WHAT TO PRODUCE> Copy everything from the line that contains "PAGE DE TITRE" down to the end of the material, and replace "Chauffage" with "Ventilation". Leave everything else unchanged.

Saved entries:

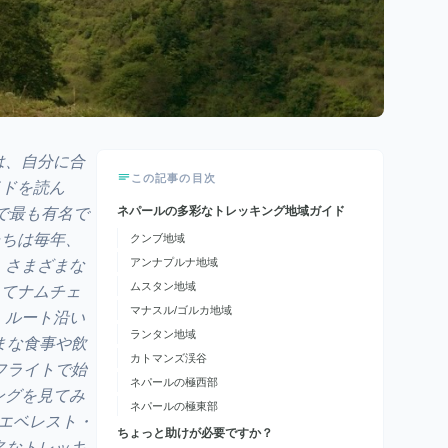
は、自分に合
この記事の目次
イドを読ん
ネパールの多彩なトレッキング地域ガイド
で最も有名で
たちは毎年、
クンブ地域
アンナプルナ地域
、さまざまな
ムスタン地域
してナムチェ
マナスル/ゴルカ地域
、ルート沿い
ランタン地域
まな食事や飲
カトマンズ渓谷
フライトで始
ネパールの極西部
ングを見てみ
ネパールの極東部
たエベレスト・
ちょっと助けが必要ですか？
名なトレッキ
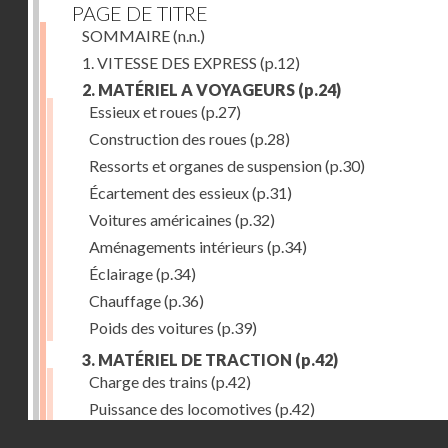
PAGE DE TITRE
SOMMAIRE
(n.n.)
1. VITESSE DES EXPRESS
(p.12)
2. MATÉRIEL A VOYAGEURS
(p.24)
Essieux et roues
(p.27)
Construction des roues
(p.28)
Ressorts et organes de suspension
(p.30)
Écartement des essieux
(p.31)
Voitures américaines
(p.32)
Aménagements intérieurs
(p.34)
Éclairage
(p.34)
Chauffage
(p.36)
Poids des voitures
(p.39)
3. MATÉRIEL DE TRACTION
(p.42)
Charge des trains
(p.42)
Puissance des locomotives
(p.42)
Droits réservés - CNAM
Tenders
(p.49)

SOLUTION TO THIS TASK>
PAGE DE TITRE
SOMMAIRE
(n.n.)
1. VITESSE DES EXPRESS
(p.12)
2. MATÉRIEL A VOYAGEURS
(p.24)
Essieux et roues
(p.27)
Construction des roues
(p.28)
Ressorts et organes de suspension
(p.30)
Écartement des essieux
(p.31)
Voitures américaines
(p.32)
Aménagements intérieurs
(p.34)
Éclairage
(p.34)
Ventilation
(p.36)
Poids des voitures
(p.39)
3. MATÉRIEL DE TRACTION
(p.42)
Charge des trains
(p.42)
Puissance des locomotives
(p.42)
Droits réservés - CNAM
Tenders
(p.49)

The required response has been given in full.